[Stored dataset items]
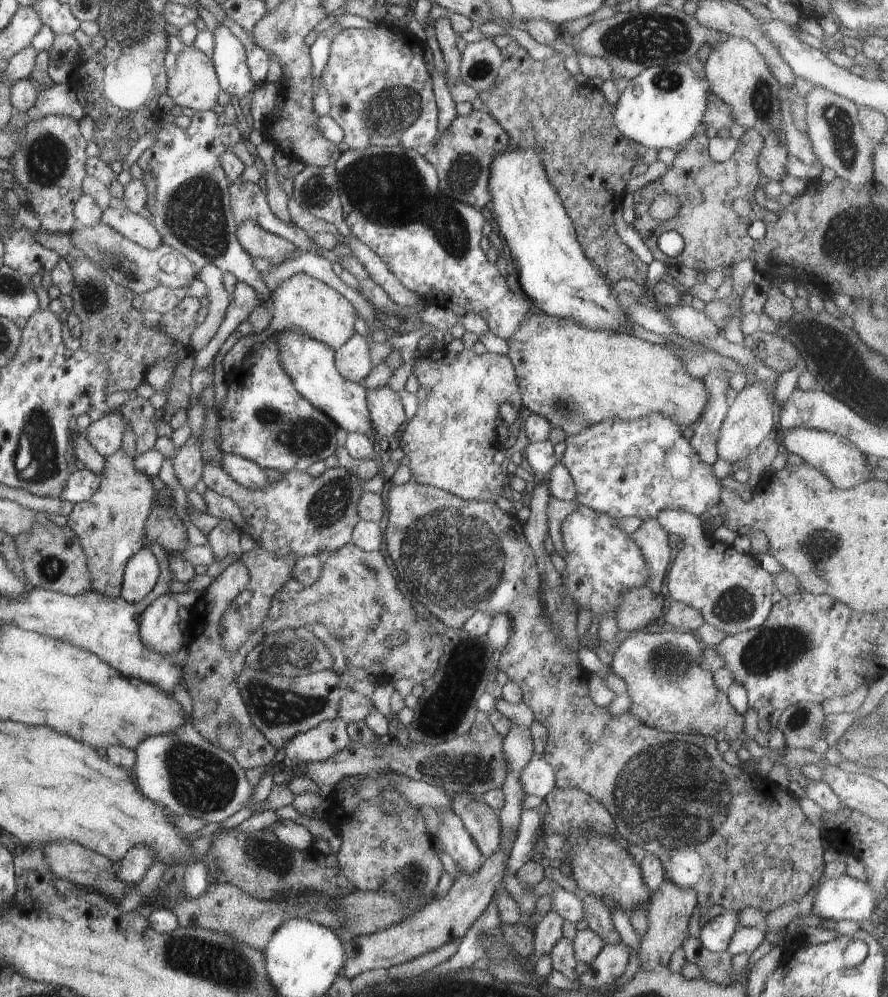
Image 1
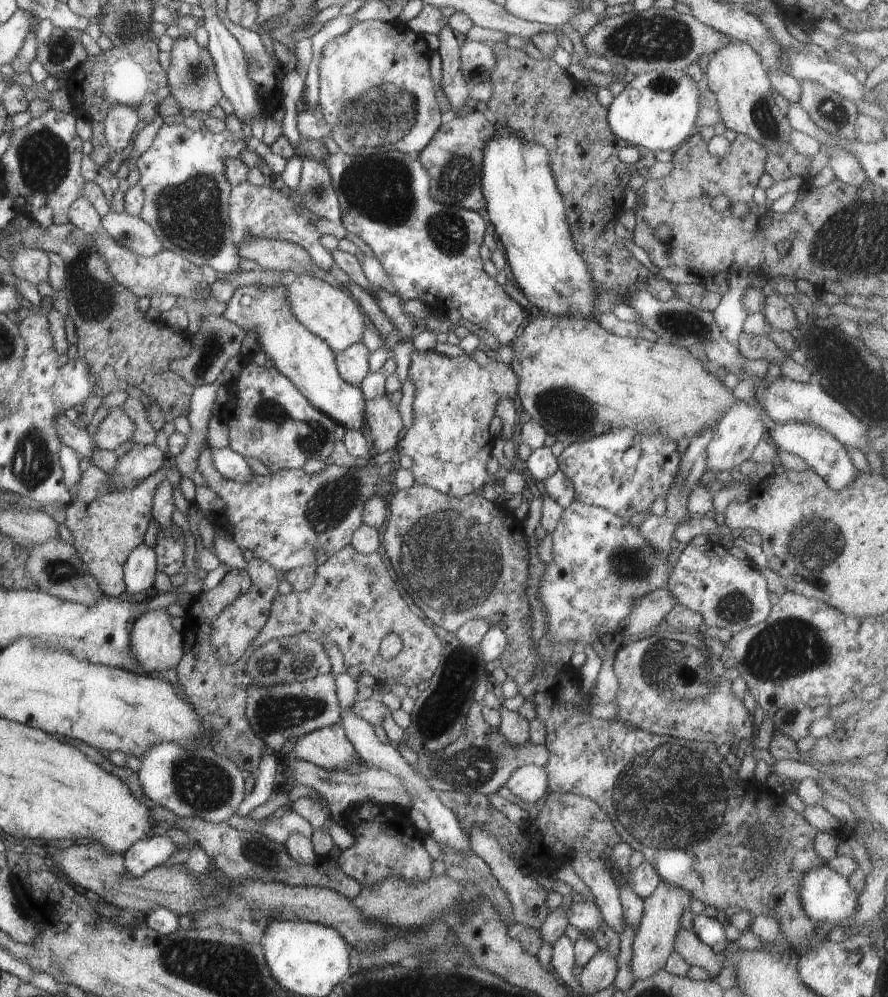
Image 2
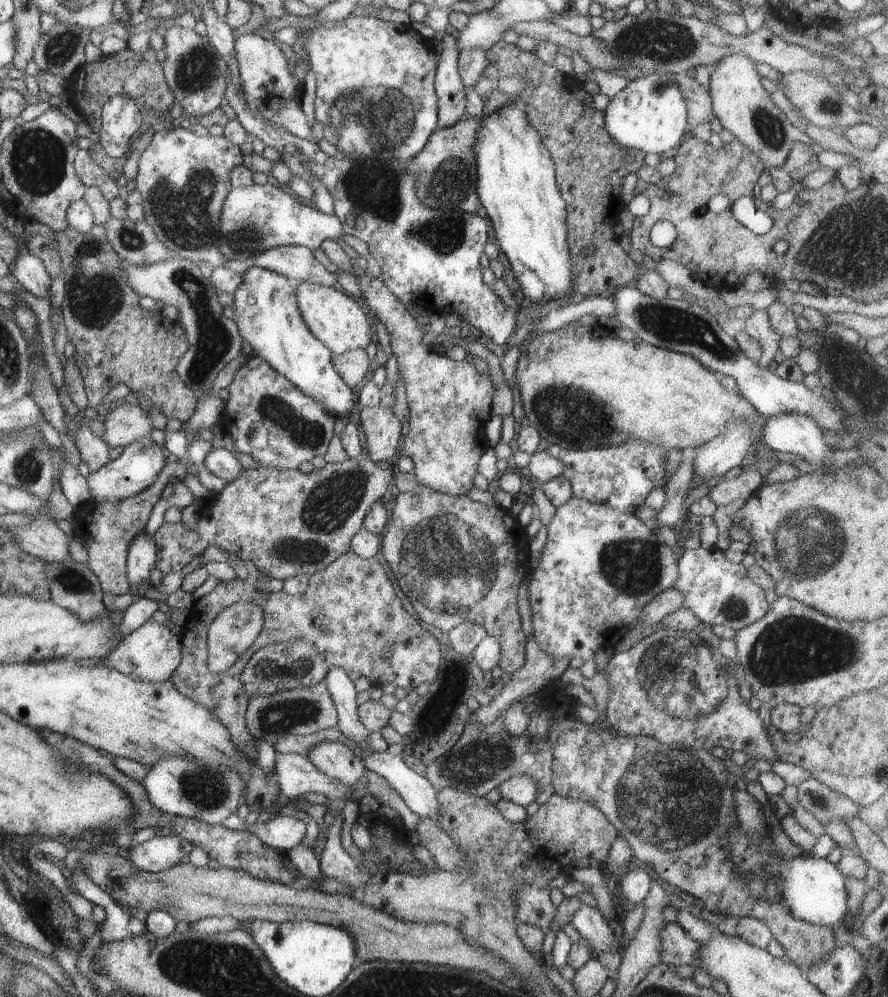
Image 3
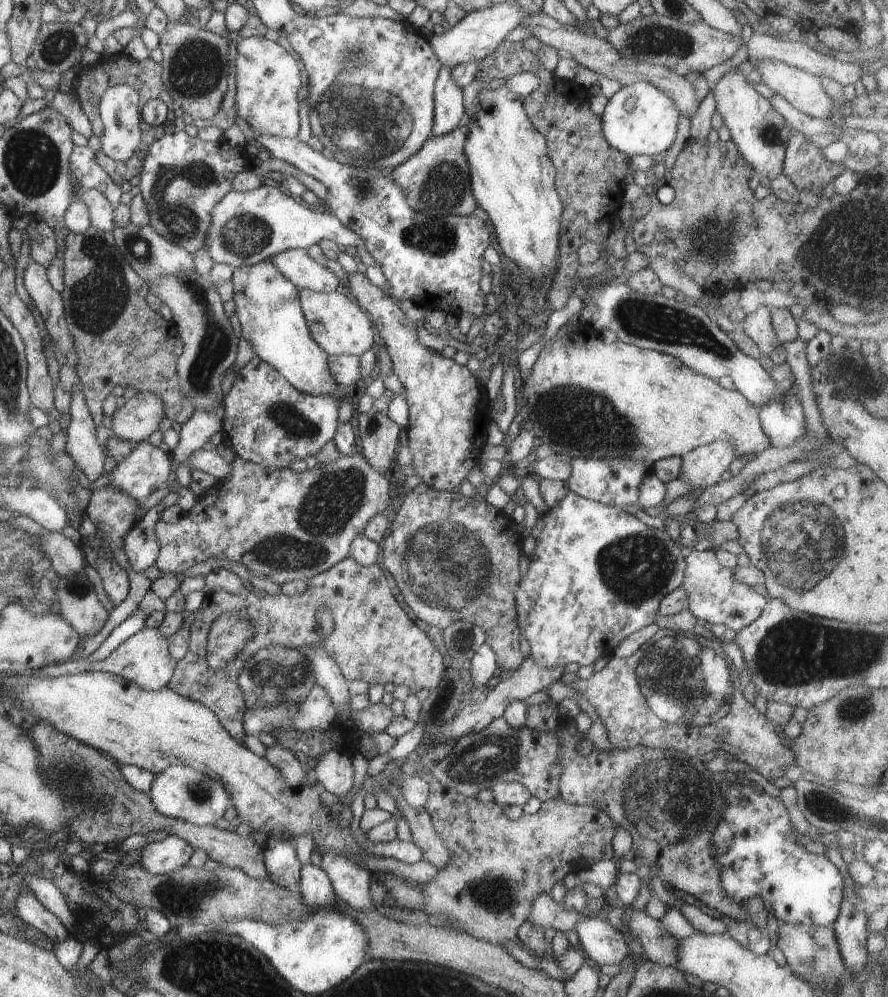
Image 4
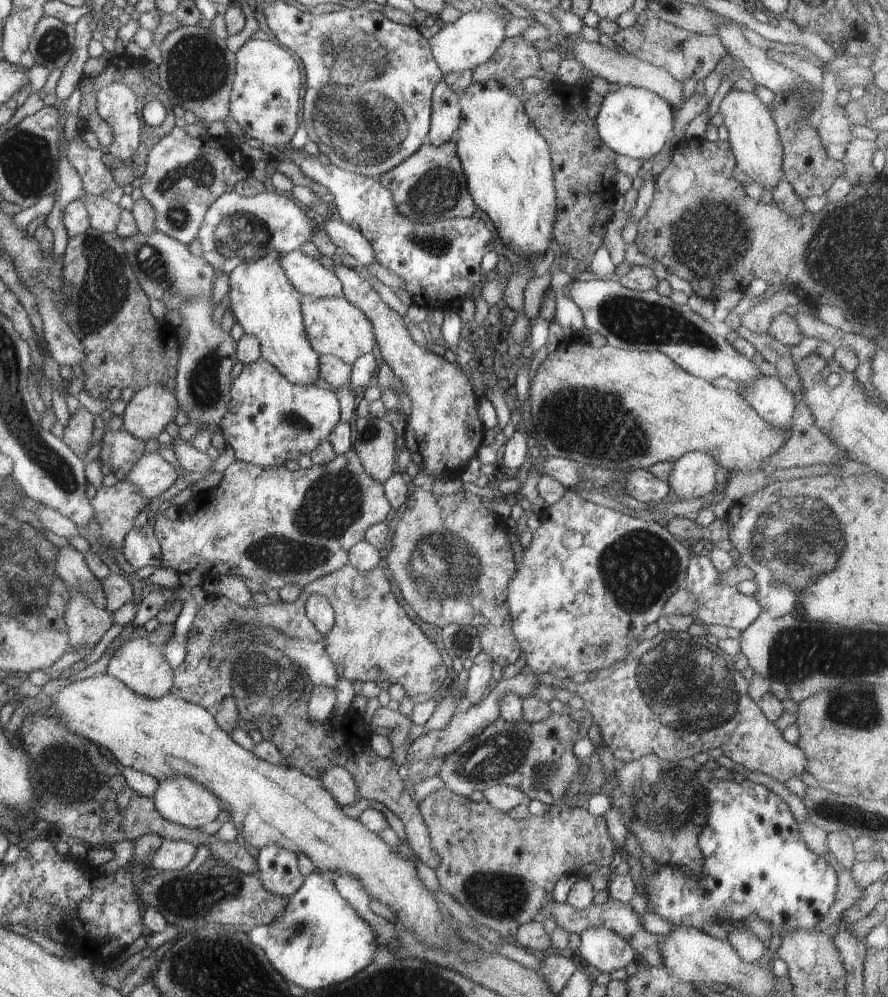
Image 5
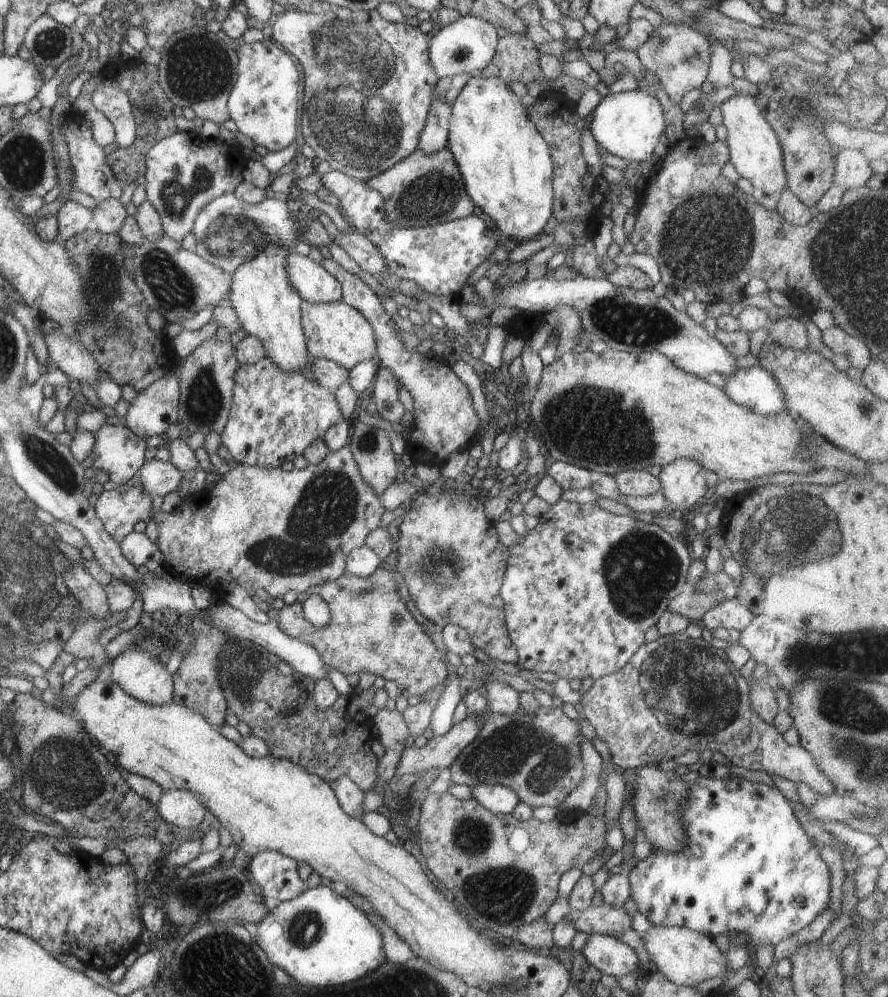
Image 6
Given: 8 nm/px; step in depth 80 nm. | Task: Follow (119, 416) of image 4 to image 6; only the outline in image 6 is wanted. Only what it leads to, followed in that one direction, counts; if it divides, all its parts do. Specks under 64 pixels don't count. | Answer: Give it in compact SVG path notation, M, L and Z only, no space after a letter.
M178 368L164 374L139 392L126 414L126 427L145 441L152 436L165 436L169 426L177 425L180 386Z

## WHAT THIS TASK INVOLVES
Could you output all the entries above exactly as written, leaving out the pictures?

## TASK RESPONSE
Image 1
Image 2
Image 3
Image 4
Image 5
Image 6
Given: 8 nm/px; step in depth 80 nm. | Task: Follow (119, 416) of image 4 to image 6; only the outline in image 6 is wanted. Only what it leads to, followed in that one direction, counts; if it divides, all its parts do. Specks under 64 pixels don't count. | Answer: Give it in compact SVG path notation, M, L and Z only, no space after a letter.
M178 368L164 374L139 392L126 414L126 427L145 441L152 436L165 436L169 426L177 425L180 386Z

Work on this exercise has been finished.